Ärgern sich über die typischen Vorurteile: HSG-Studenten Eisenhut, Schiebold, Fleckner, Stoffers und Krech
Pirmin Rösli / Agentur Focus
Ärgern sich über die typischen Vorurteile: HSG-Studenten Eisenhut, Schiebold, Fleckner, Stoffers und Krech

"Termiten, das sind nicht gerade die beliebtesten Bewohner dieser Erde", sagt Tristan Krech. "Dieses schlechte Image ist absolut nicht gerechtfertigt." Der 23-jährige Volkswirtschaftsstudent aus Donaueschingen ist einer von rund 1120 Deutschen an der HSG, knapp 6000 studieren hier insgesamt.

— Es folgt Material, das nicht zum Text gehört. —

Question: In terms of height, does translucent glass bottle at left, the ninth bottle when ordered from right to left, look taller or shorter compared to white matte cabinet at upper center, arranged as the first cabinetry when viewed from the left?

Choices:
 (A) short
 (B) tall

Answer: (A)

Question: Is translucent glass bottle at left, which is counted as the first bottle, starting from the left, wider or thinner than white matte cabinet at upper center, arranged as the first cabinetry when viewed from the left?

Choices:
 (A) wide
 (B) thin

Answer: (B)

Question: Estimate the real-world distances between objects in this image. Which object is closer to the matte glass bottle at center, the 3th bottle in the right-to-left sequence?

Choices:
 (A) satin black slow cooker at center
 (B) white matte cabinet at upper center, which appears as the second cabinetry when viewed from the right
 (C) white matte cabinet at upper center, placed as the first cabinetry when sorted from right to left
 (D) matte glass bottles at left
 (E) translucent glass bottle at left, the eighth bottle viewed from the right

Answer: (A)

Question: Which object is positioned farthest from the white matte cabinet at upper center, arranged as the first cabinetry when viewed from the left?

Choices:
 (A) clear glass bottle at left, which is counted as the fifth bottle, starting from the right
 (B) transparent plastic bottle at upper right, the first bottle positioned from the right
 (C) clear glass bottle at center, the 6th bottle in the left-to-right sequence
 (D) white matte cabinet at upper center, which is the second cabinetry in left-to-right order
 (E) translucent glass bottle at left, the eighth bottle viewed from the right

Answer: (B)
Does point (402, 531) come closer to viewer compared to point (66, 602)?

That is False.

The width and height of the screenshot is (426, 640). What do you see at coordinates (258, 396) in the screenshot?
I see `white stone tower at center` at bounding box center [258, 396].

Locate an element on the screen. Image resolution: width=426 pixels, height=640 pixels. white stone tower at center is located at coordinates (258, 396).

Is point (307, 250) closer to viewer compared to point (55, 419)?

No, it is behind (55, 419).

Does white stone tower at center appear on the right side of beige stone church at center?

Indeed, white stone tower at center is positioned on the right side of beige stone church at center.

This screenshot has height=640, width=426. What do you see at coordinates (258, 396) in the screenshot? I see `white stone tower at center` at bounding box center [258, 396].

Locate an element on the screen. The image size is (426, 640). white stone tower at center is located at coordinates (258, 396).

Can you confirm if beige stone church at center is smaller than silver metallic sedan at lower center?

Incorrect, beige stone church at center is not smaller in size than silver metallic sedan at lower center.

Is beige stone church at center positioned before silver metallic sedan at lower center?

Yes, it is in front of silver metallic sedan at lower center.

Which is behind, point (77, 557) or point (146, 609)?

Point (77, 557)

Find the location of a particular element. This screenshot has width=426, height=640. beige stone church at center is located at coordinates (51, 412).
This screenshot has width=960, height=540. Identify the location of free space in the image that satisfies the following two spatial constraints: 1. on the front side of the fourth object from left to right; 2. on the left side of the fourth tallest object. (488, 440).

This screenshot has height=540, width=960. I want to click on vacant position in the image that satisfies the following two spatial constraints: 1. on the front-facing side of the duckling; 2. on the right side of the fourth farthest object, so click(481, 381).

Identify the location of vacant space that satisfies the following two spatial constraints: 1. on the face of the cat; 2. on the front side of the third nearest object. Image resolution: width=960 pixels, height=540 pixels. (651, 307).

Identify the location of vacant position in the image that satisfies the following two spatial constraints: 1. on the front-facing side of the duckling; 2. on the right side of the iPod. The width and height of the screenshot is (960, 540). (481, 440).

Die Universität für Wirtschafts-, Rechts und Sozialwissenschaften bietet ihnen hervorragende Lehre, mehr Praxisnähe als die meisten deutschen Hochschulen und ein ausgezeichnetes Netzwerk. Einer hauseigenen Umfrage unter aktuellen Absolventen zufolge bekommen die HSGler trotz der Weltwirtschaftskrise im Schnitt zwei Jobangebote nach ihrem Abschluss. Die Einstiegsgehälter, heißt es, seien im Vergleich zu 2008 sogar leicht gestiegen.

Der Ruf ist lädiert

Mit einem Nachteil allerdings müssen die Studierenden trotz aller akademischen Vorzüge leben: So gut wie der Ruf der HSG unter Unternehmensbossen und Wirtschaftswissenschaftlern auch sein mag, so schlecht ist er derzeit in der größeren Öffentlichkeit.

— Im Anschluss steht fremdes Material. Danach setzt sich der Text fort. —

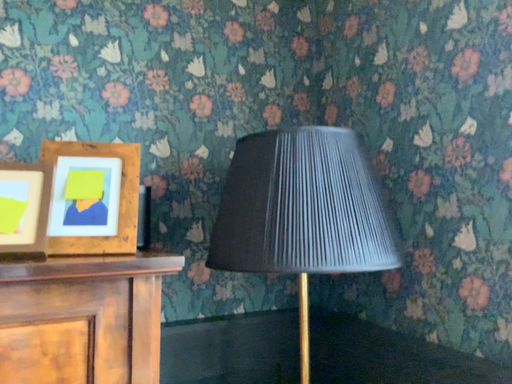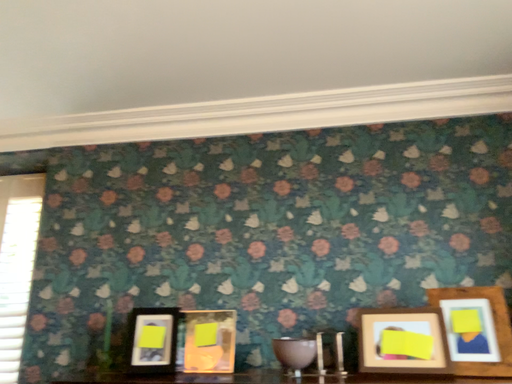
Question: How did the camera likely rotate when shooting the video?

Choices:
 (A) rotated upward
 (B) rotated downward

Answer: (A)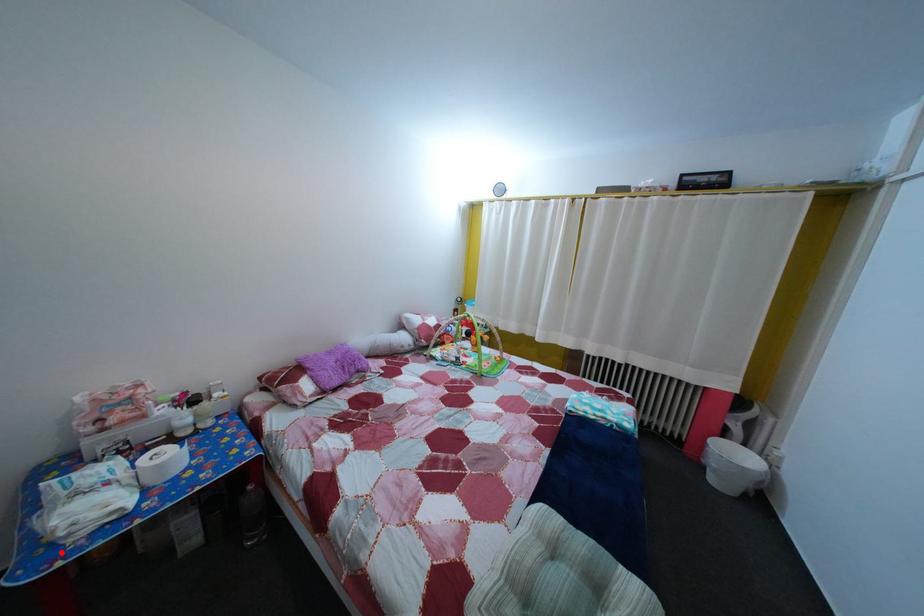
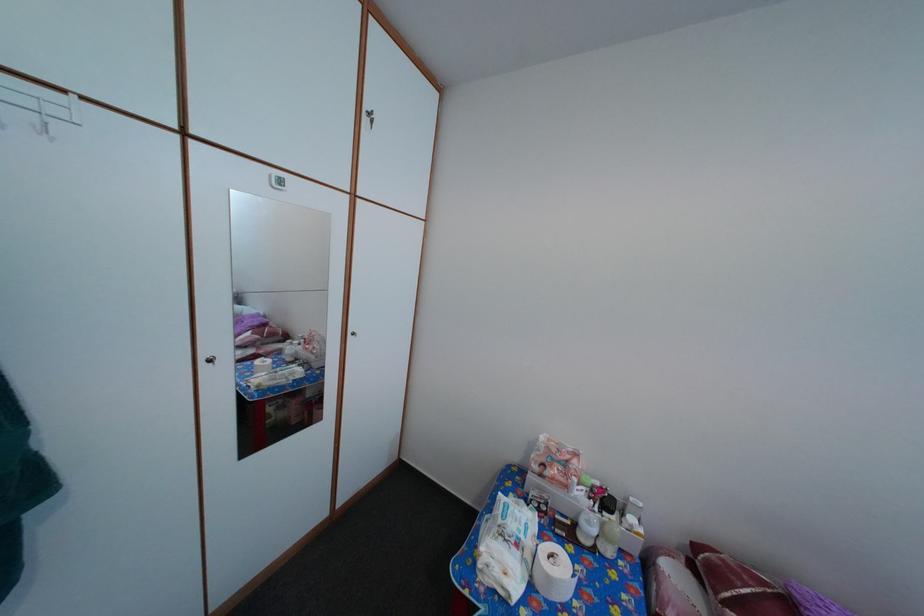
Where in the second image is the point corresponding to the highlighted location from the first image?

(484, 572)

Die Einheimischen in St. Gallen pflegen ihre Vorurteile schon seit langem. Die Kluft zwischen "denen da oben" und "uns da unten" ist in der Finanzkrise kaum schmaler geworden. Aber auch in der öffentlichen Debatte stehen Kaderschmieden wie die HSG ("die Kapital-Universität", wie sie die Wochenzeitung "der Freitag" bezeichnet), die Koblenzer WHU oder auch die amerikanische Harvard Business School derzeit in der Kritik, kommen doch viele internationale Spitzenbanker und Führungskräfte, Mitverursacher der Wirtschaftskrise, genau von jenen Universitäten.

Der St. Gallener Prorektor Thomas Bieger wehrt sich: "Die HSG ist eine Wirtschafts- und Sozialwissenschaftliche Universität", sagt er und betont "sozial". Hier würden "verantwortungsvolle Führungspersönlichkeiten" ausgebildet. Durch das Fenster seines Eckbüros hat der BWL-Professor einen weiten Blick auf Löwenzahnwiesen und den Säntis, den höchsten Berg der Ostschweiz.

Vor ein paar Tagen ist Bieger von einem CEMS-Treffen in Mexiko zurückgekommen. CEMS, das ist ein internationaler Zusammenschluss von Wirtschaftshochschulen. Dort hatten die Vertreter der Elite-Hochschulen beratschlagt, wie sie ihren angeschlagenen Ruf polieren könnten und wie es sich vermeiden lasse, skrupellose Manager heranzuziehen. Keiner möchte gern als Brutkasten für böse Banker gelten.